Après avoir tenté d'élargir la définition de son concept en martelant ses arguments tel une vis sans fin ou un marteau-piqueur – instruments très éloignés des préoccupations antimodernes – Compagnon nous propose de situer quelques figures antimodernes dans le contexte littéraire de leurs époques respectives. Chateaubriand ? Si j'ai visité le château de Combourg et survolé les « Mémoires d'Outre-Tombes » à la fac, et que j'ai essayé plusieurs fois de le lire, la densité du texte sous mes yeux m'en éloigna. Péguy ? Depuis longtemps, il me tente, mais l'analyse de Compagnon est trop pointilleuse pour me convaincre. Alors j'ai sauté au chapitre sur Julien Gracq. Avec déception puisque, de ses romans, il n'en est guère question. En revanche, de très belles pages sont consacrées à Thibaudet, critique populaire et humaniste de l'entre-deux-guerres dont je n'avais jamais entendu parlé. « Tout cela manque toutefois d'unité ! » Me dis-je avant de déjeuner. Mais ce n'est peut-être du qu'à des publications plurielles et décousues des différents chapitres, avant d'être réunis, dans diverses revues - pratique dont on est informé à la toute fin.
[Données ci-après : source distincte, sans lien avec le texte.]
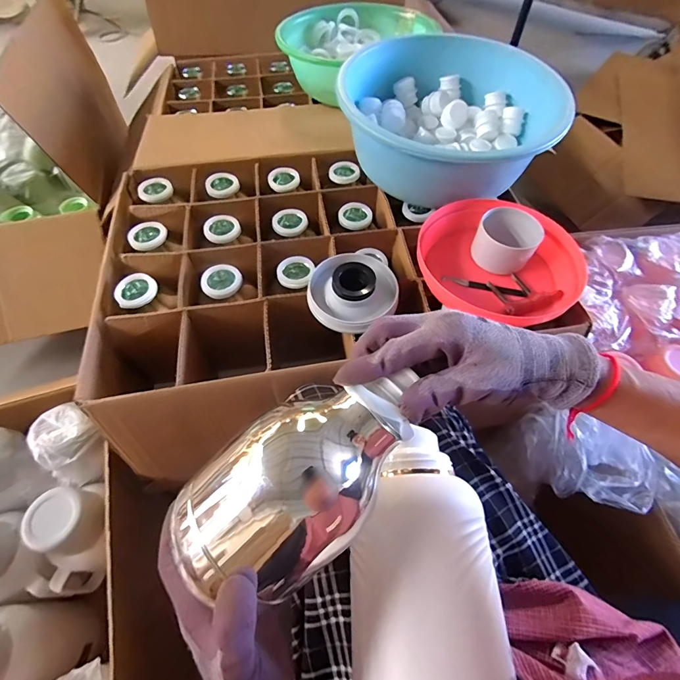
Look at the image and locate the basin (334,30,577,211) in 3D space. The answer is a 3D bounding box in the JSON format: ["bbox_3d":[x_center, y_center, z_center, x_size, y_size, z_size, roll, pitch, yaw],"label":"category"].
[{"bbox_3d":[0.195,-0.388,0.667,0.343,0.132,0.343,1,57,-1],"label":"basin"}]

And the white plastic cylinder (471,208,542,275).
[{"bbox_3d":[0.252,-0.152,0.570,0.090,0.054,0.090,30,62,17],"label":"white plastic cylinder"}]

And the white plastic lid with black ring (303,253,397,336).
[{"bbox_3d":[0.018,-0.074,0.530,0.134,0.050,0.121,-29,62,-18],"label":"white plastic lid with black ring"}]

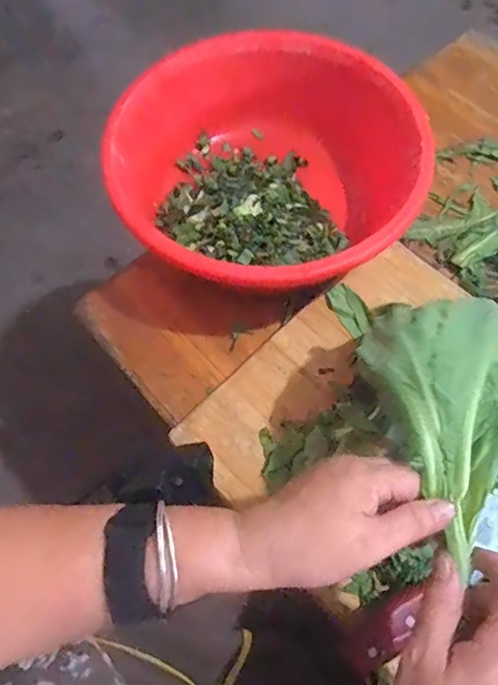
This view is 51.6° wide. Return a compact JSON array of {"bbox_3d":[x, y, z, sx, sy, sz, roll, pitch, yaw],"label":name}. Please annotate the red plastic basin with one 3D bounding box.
[{"bbox_3d":[0.020,-0.165,0.514,0.282,0.104,0.277,0,65,0],"label":"red plastic basin"}]

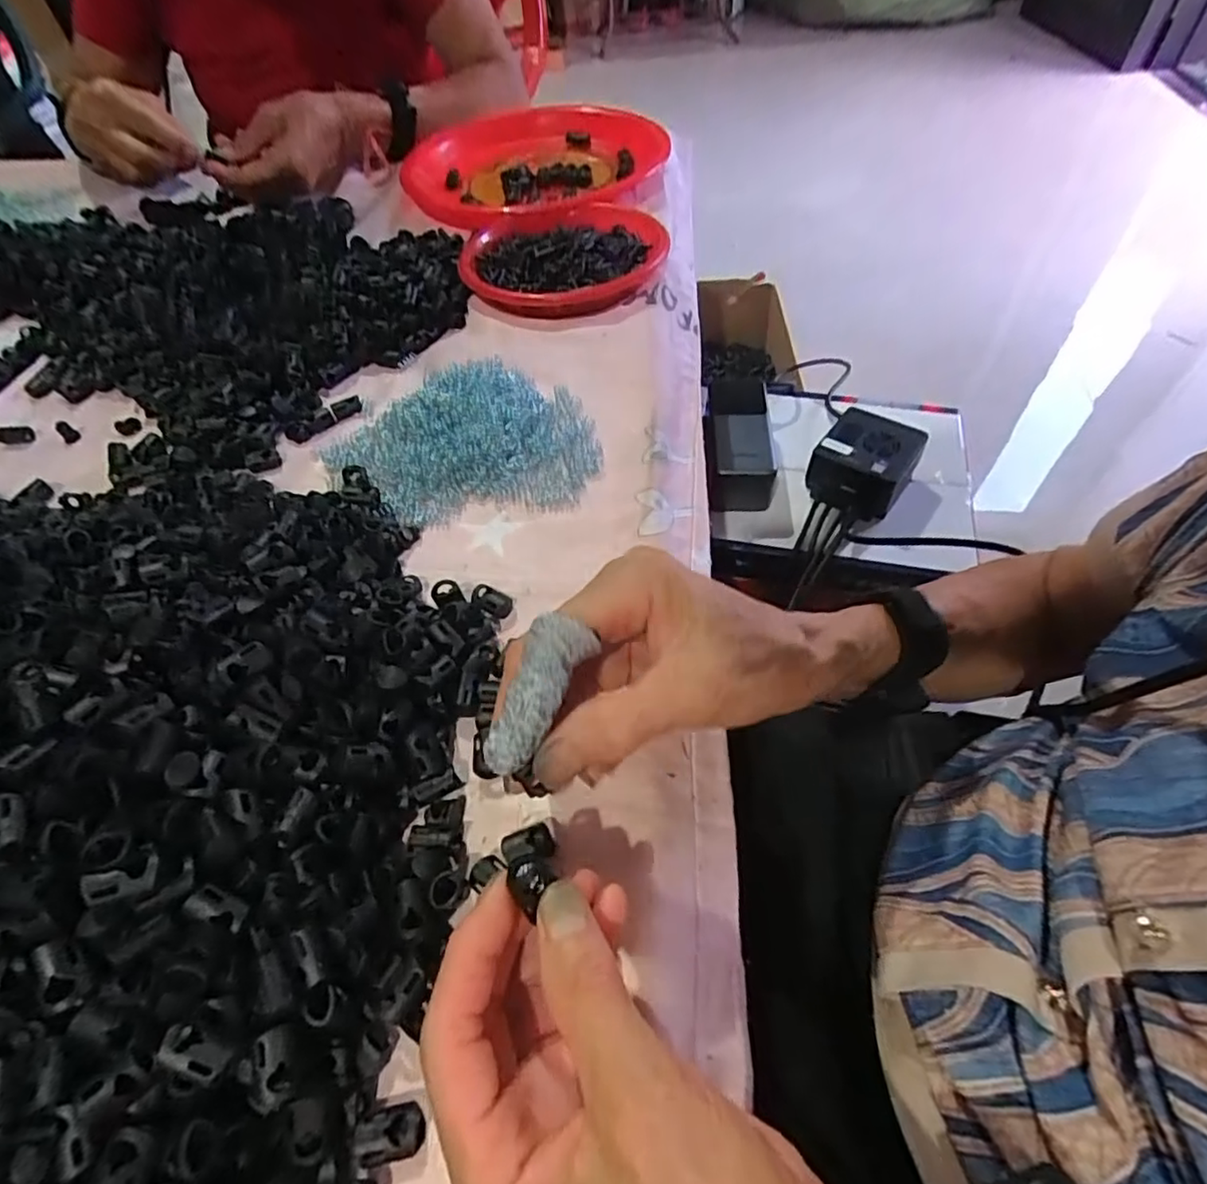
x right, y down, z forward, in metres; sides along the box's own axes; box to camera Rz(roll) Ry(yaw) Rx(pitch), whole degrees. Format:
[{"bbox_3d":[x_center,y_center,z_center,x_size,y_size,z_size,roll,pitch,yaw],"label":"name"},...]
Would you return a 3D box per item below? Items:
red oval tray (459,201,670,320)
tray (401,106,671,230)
[{"bbox_3d":[-0.029,-0.279,0.516,0.155,0.027,0.167,5,54,8],"label":"red oval tray"},{"bbox_3d":[-0.071,-0.428,0.649,0.258,0.047,0.246,-3,53,2],"label":"tray"}]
« Tournons-nous vers le passé, ce sera un progrès ! » disait Verdi. Mais c'est bien dans le futur que l'on trouve le meilleur de ce livre-monstre, annoté avec précision, puisque à l'entrée « Roland Barthes », Compagnon change de ton, se met à parler à la première personne du singulier pour rendre un hommage vibrant à son professeur et, sans doute, son mentor, et nous offrir de très belles pages d'analyse. Ainsi, en voulant relier et lier de Maistre à Barthes, dans le même élan, il a construit cette cathédrale qui monte haut dans les cieux, mais se révèle un peu bancale, en servant de l'antimoderne à toutes les sauces.

« L'idéaliste est toujours le pire des révolutionnaires » écrivant Ernest Renan, le petit gars de Tréguier. C'est pourquoi je me calmai et renonçai à une attaque frontale sur le thème « ça doit être sa mère qui le prenait pour Roland Barthes » qui aurait été de très mauvais goût.

Compagnon, en 2005, en bon antimoderne, se situe, comme ses modèles, à l'arrière-garde de l'avant-garde. En le lisant par-dessus la jambe, en 2021, suis-je à l'avant-garde de l'arrière-garde ? Ou ne suis-je pas plutôt, à cette heure-ci, anti-postmoderne ? Voire carrément désuet ?

Le soir venant et achevant de me fatiguer les yeux, après avoir hésité à allumer le chauffage, en réponse aux aléas météorologiques qui, chaque année, fait de son usage un confort indispensable, je me demandai si j'allais prolonger ma lecture, ou accepter, une bonne fois pour toutes, de ne jamais pouvoir, comme tant d'autres, me rêver en habits d'antimoderne. Le vrai réactionnaire est-il un paresseux ?

« Et ainsi ne pouvant faire que ce qui est juste fût fort, on a fait que ce qui est fort fût juste. » écrivait Pascal, cité par Compagnon.

Bref. En conclusion de cette lecture un peu superficielle : un classique qu'il convient d'avoir lu si l'on se pique de littérature, et une référence indispensable, suite à un travail titanesque sur les textes. Mais, malheureusement, au final, assez peu de littérature et beaucoup trop de politique, à mon goût.